For instance, if you’re thinking about starting a blog, then come home after work one day and just start writing. If you want to start a business, start your research. If you want to take a huge trip from your bucket list, then pick a destination and look up some fun things to do there. Don’t delay life. Just get started on whatever it is that actually matters to you.
4. Take time for yourself
With your change in mindset and your changes in friendship statuses and relationships, you can find yourself feeling lonely, unsure and confused about…well everything. Don’t forget to be nice to yourself during this time. Take time to figure things out; don’t blame yourself for how you may have changed. You, yourself, are adjusting, and adapting to changes, so give yourself a break.
5. Remember self-care
Hand in hand with taking time for yourself is remembering self-care. This may seem redundant, but something I’ve come to realize more recently is that it’s not so much the amount of time you take for yourself, its what you do with that time.

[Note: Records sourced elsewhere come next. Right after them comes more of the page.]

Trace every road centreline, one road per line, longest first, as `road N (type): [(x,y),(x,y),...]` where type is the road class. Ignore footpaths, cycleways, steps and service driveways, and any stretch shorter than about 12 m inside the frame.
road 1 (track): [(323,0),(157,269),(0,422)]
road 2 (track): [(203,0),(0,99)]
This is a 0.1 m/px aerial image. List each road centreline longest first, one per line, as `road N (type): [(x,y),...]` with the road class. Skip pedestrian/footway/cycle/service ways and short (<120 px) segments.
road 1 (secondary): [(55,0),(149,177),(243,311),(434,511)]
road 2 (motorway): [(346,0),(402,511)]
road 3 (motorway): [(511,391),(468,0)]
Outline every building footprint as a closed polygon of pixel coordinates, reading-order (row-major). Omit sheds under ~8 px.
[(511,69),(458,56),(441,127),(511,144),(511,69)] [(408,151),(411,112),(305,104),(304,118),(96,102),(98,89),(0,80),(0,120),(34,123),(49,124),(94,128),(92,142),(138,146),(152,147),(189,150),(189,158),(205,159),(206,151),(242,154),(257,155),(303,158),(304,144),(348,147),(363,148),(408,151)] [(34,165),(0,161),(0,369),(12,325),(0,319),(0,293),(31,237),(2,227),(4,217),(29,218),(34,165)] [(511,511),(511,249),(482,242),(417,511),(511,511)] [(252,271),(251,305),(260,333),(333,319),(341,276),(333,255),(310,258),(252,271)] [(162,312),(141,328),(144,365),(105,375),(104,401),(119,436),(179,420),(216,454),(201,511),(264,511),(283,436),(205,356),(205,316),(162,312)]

In other words, take time for yourself to take care of yourself. Take yourself out to dinner, give yourself pep talks, put on a face mask a couple of times a week, order that dessert you’ve been craving and have conversations with people who understand what you’re going through. And, at the end of the day, if you’re still struggling to figure it out, seek out professional help. Having a therapist, even temporarily, is, in my opinion, invaluable. It doesn’t make you crazy. It makes you proactive for reaching out and protecting your sanity.